What to produce
Leave the pictures behind and reproduce every line of the listing exactly.

Start of Data to process

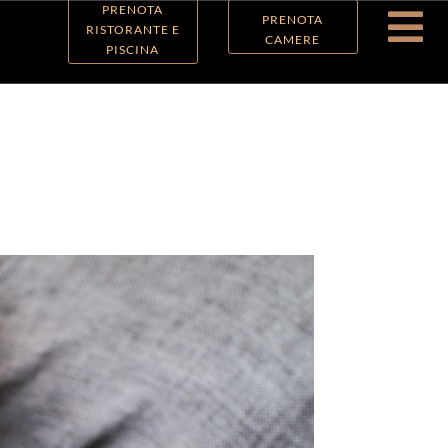
PRENOTA

PRENOTA
RISTORANTE E
CAMERE
PISCINA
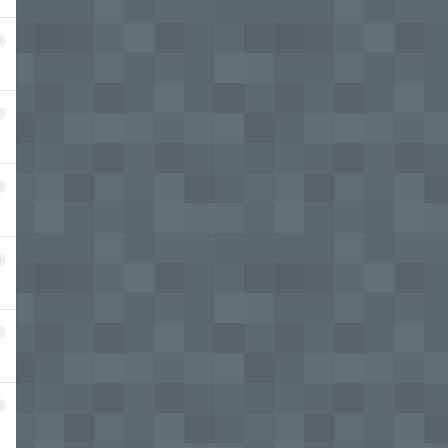
0
1
2
3
4
5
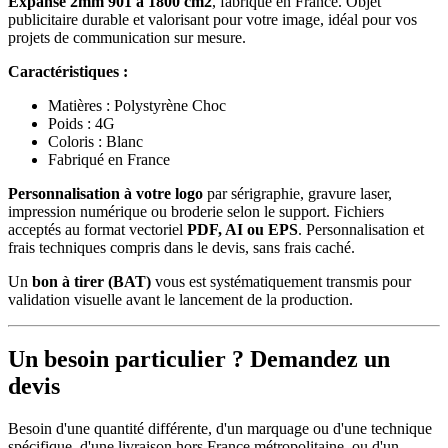
Expanse 2mm 901 à 1800 cm2
, fabriqué en France. Objet
publicitaire durable et valorisant pour votre image, idéal pour vos
projets de communication sur mesure.
Caractéristiques :
Matières : Polystyrène Choc
Poids : 4G
Coloris : Blanc
Fabriqué en France
Personnalisation à votre logo
par sérigraphie, gravure laser,
impression numérique ou broderie selon le support. Fichiers
acceptés au format vectoriel
PDF, AI ou EPS
. Personnalisation et
frais techniques compris dans le devis, sans frais caché.
Un
bon à tirer (BAT)
vous est systématiquement transmis pour
validation visuelle avant le lancement de la production.
Un besoin particulier ? Demandez un
devis
Besoin d'une quantité différente, d'un marquage ou d'une technique
spécifique, d'une livraison hors France métropolitaine, ou d'un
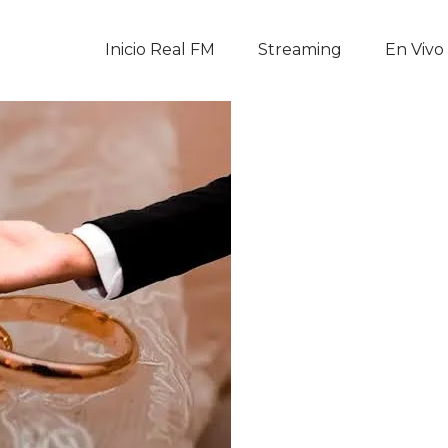
Inicio Real FM
Inicio Real FM
Streaming
En Vivo
Streaming
En Vivo
Descarga La APP
Programas
Noticias
Equipo
Sobre Nosotros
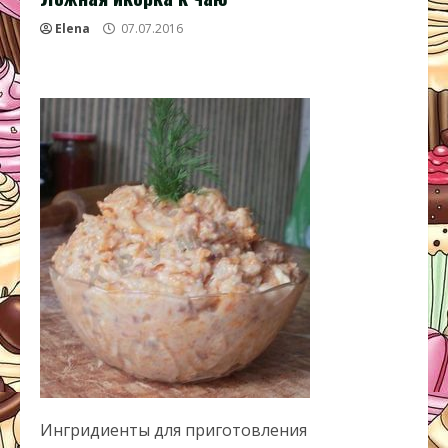
Elena
07.07.2016
Ингридиенты для приготовления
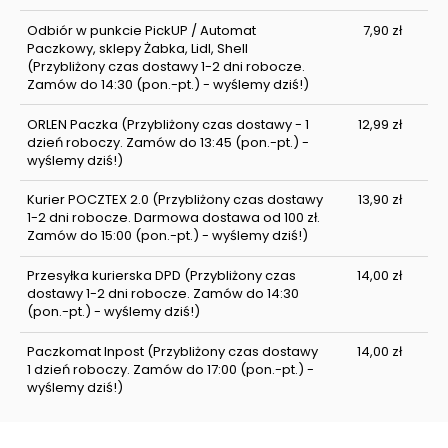
Odbiór w punkcie PickUP / Automat
7,90 zł
Paczkowy, sklepy Żabka, Lidl, Shell
(Przybliżony czas dostawy 1-2 dni robocze.
Zamów do 14:30 (pon.-pt.) - wyślemy dziś!)
ORLEN Paczka
(Przybliżony czas dostawy - 1
12,99 zł
dzień roboczy. Zamów do 13:45 (pon.-pt.) -
wyślemy dziś!)
Kurier POCZTEX 2.0
(Przybliżony czas dostawy
13,90 zł
1-2 dni robocze. Darmowa dostawa od 100 zł.
Zamów do 15:00 (pon.-pt.) - wyślemy dziś!)
Przesyłka kurierska DPD
(Przybliżony czas
14,00 zł
dostawy 1-2 dni robocze. Zamów do 14:30
(pon.-pt.) - wyślemy dziś!)
Paczkomat Inpost
(Przybliżony czas dostawy
14,00 zł
1 dzień roboczy. Zamów do 17:00 (pon.-pt.) -
wyślemy dziś!)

End of Data to process

Task response
PRENOTA

PRENOTA
RISTORANTE E
CAMERE
PISCINA
0
1
2
3
4
5
Expanse 2mm 901 à 1800 cm2
, fabriqué en France. Objet
publicitaire durable et valorisant pour votre image, idéal pour vos
projets de communication sur mesure.
Caractéristiques :
Matières : Polystyrène Choc
Poids : 4G
Coloris : Blanc
Fabriqué en France
Personnalisation à votre logo
par sérigraphie, gravure laser,
impression numérique ou broderie selon le support. Fichiers
acceptés au format vectoriel
PDF, AI ou EPS
. Personnalisation et
frais techniques compris dans le devis, sans frais caché.
Un
bon à tirer (BAT)
vous est systématiquement transmis pour
validation visuelle avant le lancement de la production.
Un besoin particulier ? Demandez un
devis
Besoin d'une quantité différente, d'un marquage ou d'une technique
spécifique, d'une livraison hors France métropolitaine, ou d'un
Inicio Real FM
Inicio Real FM
Streaming
En Vivo
Streaming
En Vivo
Descarga La APP
Programas
Noticias
Equipo
Sobre Nosotros
Elena
07.07.2016
Ингридиенты для приготовления
Odbiór w punkcie PickUP / Automat
7,90 zł
Paczkowy, sklepy Żabka, Lidl, Shell
(Przybliżony czas dostawy 1-2 dni robocze.
Zamów do 14:30 (pon.-pt.) - wyślemy dziś!)
ORLEN Paczka
(Przybliżony czas dostawy - 1
12,99 zł
dzień roboczy. Zamów do 13:45 (pon.-pt.) -
wyślemy dziś!)
Kurier POCZTEX 2.0
(Przybliżony czas dostawy
13,90 zł
1-2 dni robocze. Darmowa dostawa od 100 zł.
Zamów do 15:00 (pon.-pt.) - wyślemy dziś!)
Przesyłka kurierska DPD
(Przybliżony czas
14,00 zł
dostawy 1-2 dni robocze. Zamów do 14:30
(pon.-pt.) - wyślemy dziś!)
Paczkomat Inpost
(Przybliżony czas dostawy
14,00 zł
1 dzień roboczy. Zamów do 17:00 (pon.-pt.) -
wyślemy dziś!)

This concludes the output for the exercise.